The power-boosting advantage of turbochargers is widely deployed today, but in coming years it could be tilted toward the design of smaller engines that still meet customers’ needs. “The real benefit comes from downsizing,” Dr. Heywood said. “That reduces friction, which chews up a significant part of the energy input.”
Dr. Heywood, who has pondered whether he would best serve his students by teaching combustion or electrochemistry, addresses the challenge of gasoline’s future from a somewhat different direction: the practical limitations of battery electric cars. “Holding a gas nozzle, you can transfer 10 megawatts of energy in five minutes,” he said, explaining today’s refueling reality. To recharge a Tesla electric at that rate today, he said, would require “a cable you couldn’t hold.”
The question is how much better gas engines can get.
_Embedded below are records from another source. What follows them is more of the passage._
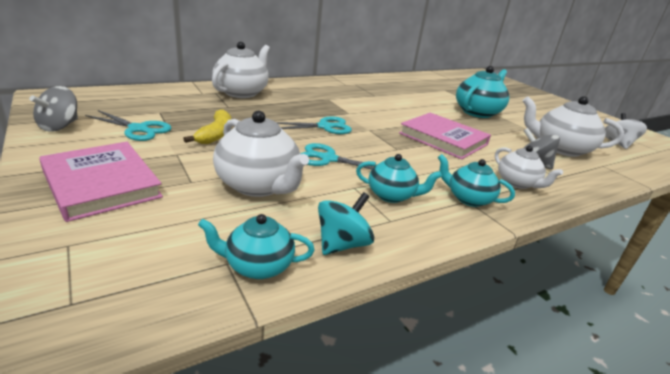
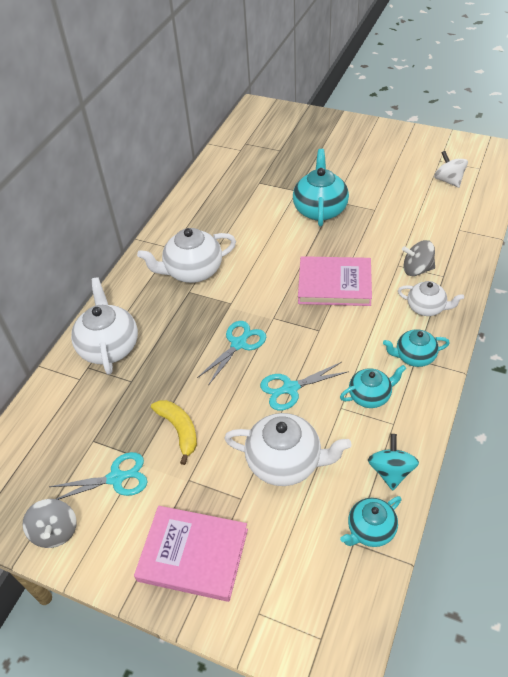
camera: 30 degrees left, 20 degrees up
(560, 149) = (418, 226): white teapot -> white teapot (193, 271)

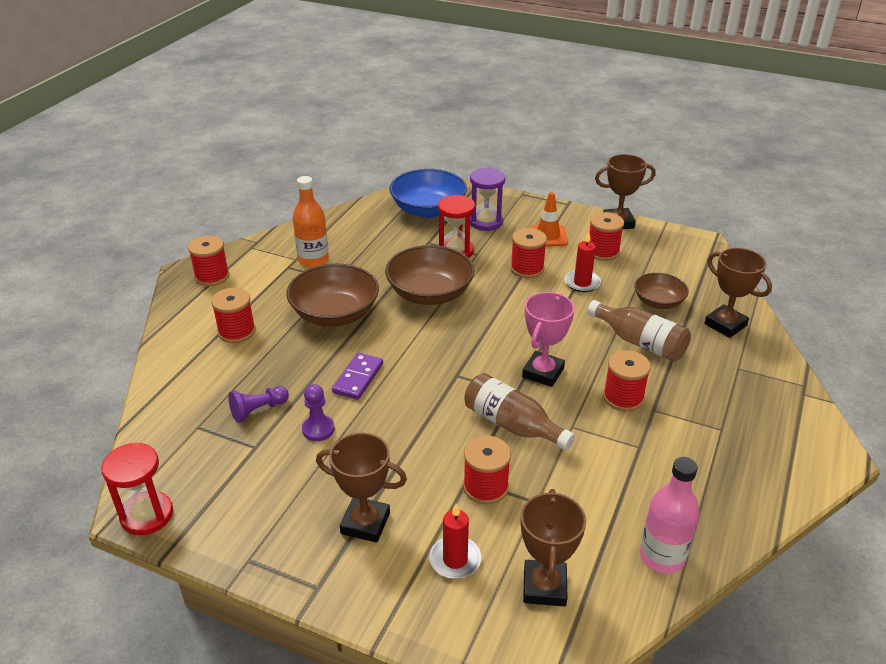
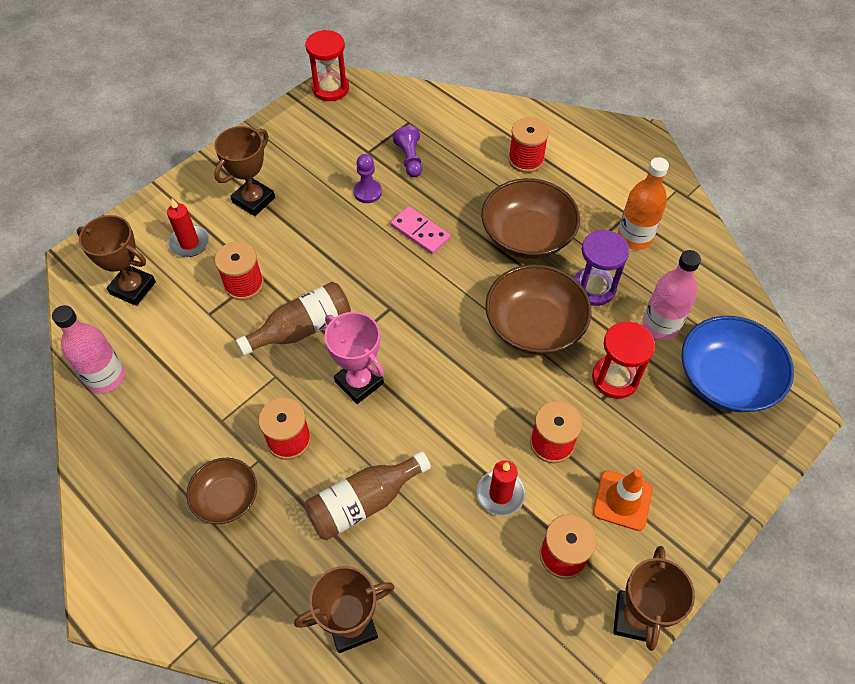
camera: 110 degrees right, 20 degrees up
(212, 276) = (627, 153): red spool -> none
(358, 378) = (420, 232): purple domino -> pink domino
(397, 238) = (660, 325): none -> pink bottle
(486, 222) = (678, 437): purple hourglass -> purple hourglass (593, 288)
(658, 302) = (428, 567): brown bowl -> brown bowl (226, 498)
Conventional piston engines have come a long way, and technical refinements like direct fuel injection, variable valve timing and cylinder shutdown systems are now widespread. Along with innovations in lightweight body materials and dual-clutch transmissions, mileage has steadily improved, so naturally, further gains are now harder to come by — usually in single-digit percentages.
Why won’t electric cars catch on faster?
That depends on what is meant by “electric.” In the United States today, only about a dozen new models run solely on motors powered by batteries; five times that many models in showrooms use some combination of a gasoline or diesel engine and an electric motor. These hybrids, some of which carry large batteries that can be recharged by plugging into grid power, can be very efficient. But because of the extra equipment, their initial cost is higher. Electrified cars of all types are selling briskly compared with previous years, but they are still a tiny portion of the total market in this country. In July, hybrids and electrics accounted for 44,000 sales in a total market of 1.4 million vehicles.
Even the plans in Europe to ban the sale of new gas- or diesel-powered cars will take decades to fully kick in. The rules would not take effect for more than 20 years. In addition, the average age of the 270 million light-duty vehicles on the road in the United States today approaches 12 years, so even if sales of new petrol-burning cars stopped immediately, it would take more than a decade for the fleet to switch over.
But cars like the Toyota Prius can still be more economical, right?
Hybrids like the Prius may continue to save money at each fill-up, but that’s not the whole story. In its test of the 2017 Chrysler Pacifica Hybrid minivan, a plug-in model that the government says can drive 33 miles on battery power alone, Car and Driver calculated the payback of the $2,100 hybrid premium to be more than eight years (based on driving 12,000 miles a year and before any tax incentives). So, yes, there are savings if you drive lots of miles or tend to hold on to vehicles for a long time. The calculus shifts if gas gets more expensive. That said, the hybrid is friendlier to the planet in terms of tailpipe emissions and greenhouse gases.
What else should we expect with engines further into the future?
By 2050, Dr. Heywood’s studies project, today’s fuel economy could be doubled. “A quarter to a third of that improvement would come from improvements to the vehicle,” he said, in areas like aerodynamics and weight reduction. Other promising areas include variable compression ratios — a technology Nissan plans to introduce next year — and making better use of available fuels.
That question of whether to teach combustion or electrochemistry? Dr. Heywood still wrestles with it, though he admits that the answer is “both of the above.” The topic has become the theme of a presentation he has prepared — and the concept of electrification can be found on most pages.